De laatste generatie is gehavend door de strijd en goed getest door meer dan een decennium van continue ontwikkeling en werk. Er zijn geavanceerde ontwerpers die thema’s en skins voor de apps kunnen maken. Er is een goede kans dat iemand de modules al heeft gebouwd met de functionaliteit die u nodig heeft. Dus voordat je een slim Node.js-framework onderzoekt, overweeg dan of een van de oudjes al veel, zo niet alles kan doen van wat je nodig hebt.

Vanilla JS

Je zou het kunnen zien als een gemene opgraving of misschien een satire op het niveau van “De nieuwe kleren van de keizer”, maar het is moeilijk om te argumenteren met het succes ervan. Vanilla JS is een website die opschept dat zijn framework op meer websites wordt gebruikt dan “jQuery, Prototype JS, MooTools, YUI, en Google Web Toolkit-gezamenlijk”. Dit kan al dan niet waar zijn gezien de proliferatie van jQuery, maar laten we lachen om de brandwond. De site komt ook met een schattige kleine selector waarmee je een aangepast archief van verschillende componenten kunt bundelen, zoals Math, DOM, closures, of reguliere expressies. Wat je ook kiest, het resultaat is een verbijsterende nul bytes lang. Probeer die maar eens te verslaan!

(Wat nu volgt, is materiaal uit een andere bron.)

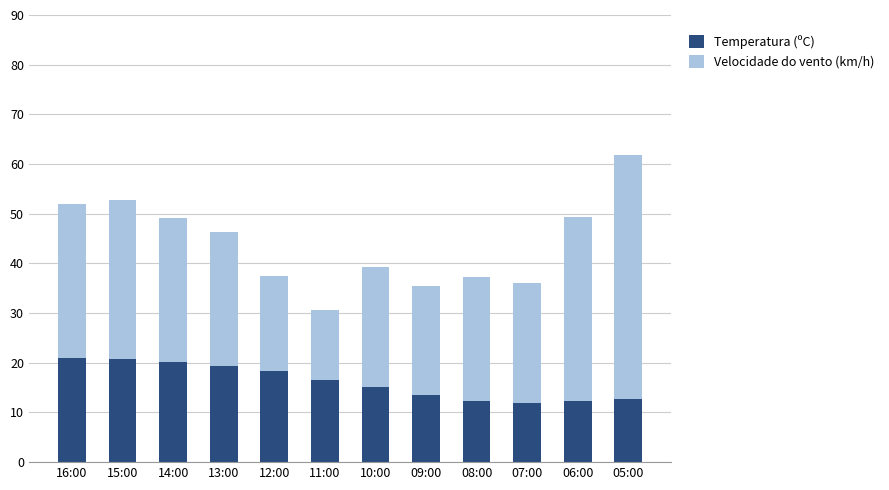

What is the average value of the Temperatura (ºC) series?

16.2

Het punt van de grap is dat het soms zinvol is om gewoon een paar van de standaard elementen in JavaScript te gebruiken en de extra’s over te slaan. Bibliotheken en frameworks als jQuery of React zijn deels begonnen vanwege de gekmakende verschillen tussen de browsers. Veel van die verschillen zijn verdwenen dankzij standaardisatie.

Natuurlijk gaan de Vanilla JS voorstanders niet de confrontatie aan met het feit dat shorthand functies zoals $() niet alleen handig zijn, ze besparen ook ruimte in onze eigen code. Maar als je de document.getElementById slechts af en toe gaat gebruiken, maakt het misschien niet uit. Als u slechts een paar functies aan uw webpagina toevoegt en die functies doen een paar basisdingen, dan is plain vanilla JavaScript misschien het snelste framework voor u.